My experience is that if you set your sights high and manage to build a good team you can achieve a lot. You have to find a way to empower yourself and work with others who may have more knowledge or simply more influence. As a social worker, I always had my eye on the next stage or possibility. You had to always consider the obstacles and how you might overcome them. You had to be persistent to win through, something that is important for a good advocate.
By the time I was coming up for retirement in 2011, Voice and advocacy were definitely on the map. We had our own headquarters in City Road, London, some 60 staff and around 100 freelance workers and volunteers and a turnover of around £3 million. We always set a deficit budget but broke even by end of the year. Generally, a success story but there is still a long way to go to achieve the kind of children’s advocacy needed for all the children in care or in need in the country.

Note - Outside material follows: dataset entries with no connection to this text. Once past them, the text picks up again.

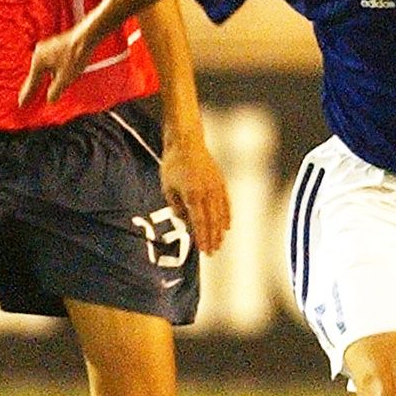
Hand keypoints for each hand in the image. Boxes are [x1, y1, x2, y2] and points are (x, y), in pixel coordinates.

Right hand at [19, 27, 93, 106]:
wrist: (85, 36)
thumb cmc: (75, 55)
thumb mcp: (65, 78)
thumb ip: (56, 90)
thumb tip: (50, 99)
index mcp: (38, 62)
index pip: (32, 83)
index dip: (27, 95)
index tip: (21, 105)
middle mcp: (39, 54)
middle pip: (35, 75)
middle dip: (32, 88)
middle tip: (24, 100)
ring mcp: (46, 48)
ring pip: (42, 69)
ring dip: (41, 79)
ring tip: (35, 90)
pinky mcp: (54, 46)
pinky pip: (48, 63)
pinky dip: (48, 72)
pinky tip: (51, 75)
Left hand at [160, 136, 229, 256]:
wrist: (186, 142)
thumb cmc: (173, 164)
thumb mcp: (167, 187)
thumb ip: (176, 207)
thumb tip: (184, 222)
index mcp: (192, 195)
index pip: (199, 223)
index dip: (202, 238)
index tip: (204, 250)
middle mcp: (207, 193)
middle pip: (212, 222)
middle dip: (212, 239)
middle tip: (212, 252)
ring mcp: (216, 187)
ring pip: (220, 214)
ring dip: (220, 231)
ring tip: (220, 243)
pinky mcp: (220, 182)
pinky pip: (226, 203)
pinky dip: (227, 216)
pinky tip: (227, 226)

Wales had achieved a national strategy but not England. When I left I was hoping the Children’s Commissioner for England would take up the gauntlet for advocacy. After retiring, I kept in touch with the Commissioner’s office mainly through their lead and a former colleague, Jenny Clifton. Various studies were commissioned and I commented on early drafts by Jenny, urging her to recommend we develop a national strategy for England. When the final report came out after Jenny had retired it sadly didn’t make this recommendation.
In 2017, I approached the new Commissioner and said that her predecessor had agreed we would pull together a meeting of key players when they published the report to carry forward the momentum. She agreed, and the meeting was set for March 2017. Unfortunately something was going wrong with my breathing and it turned out I’d been hit by lung cancer caused by asbestos, which apparently lingers in your body and can erupt many years, even decades later.
I missed the meeting as I was by then in intensive care following an operation. By all accounts a successful meeting, but regrettably there was no follow up and the Commissioner’s minutes did not reflect the proposals from the meeting.
Around this time a new charity, Article 39, ran a very successful campaign to prevent a new piece of social work legislation - the Children and Social Work bill - eroding children’s legal rights. I got in touch with its director Carolyne Willow and asked whether Article 39 would be prepared to run a campaign to achieve a national strategy for children’s advocacy in England.
Carolyne is someone who has had a long-term commitment to the development of advocacy for children, having been one of the very first children’s rights officers and chair of their association. Together with Article 39, we established the campaign with some key players, including the National Children’s Advocacy Consortium and Jon Fayle who was then vice-chair of the National Association of Independent Reviewing Officers.
The campaign aims have been agreed; it has over 40 children’s organisations in support and the Children’s Commissioner agreed to rerun the round table event with Tim Loughton MP, chair of the All-Party Parliamentary Group for Children. I had hoped to be a major player to assist with the campaign, but the cancer returned and my strength reduced. Yet the campaign is in very good hands. Success is yet to come. I’m hoping I live to see the basis of a national strategy.
This is just the story of the professional life of one social worker. I hope it will encourage other social workers to find ways to overcome the current challenges and manage to achieve the improvements they see are needed and seek. There will be many others who have achieved successes that are little heard. Everyone’s situation is different, but it will be shared by others. I hope social workers find the allies they need, work together – and continue to make a real difference.
John’s first post was a child care officer in 1968. He was a member of BASW’s first council and a former chair of BASW’s south-east London branch. In 2000 he was appointed chief executive of Voice for the Child in Care. He retired in 2011.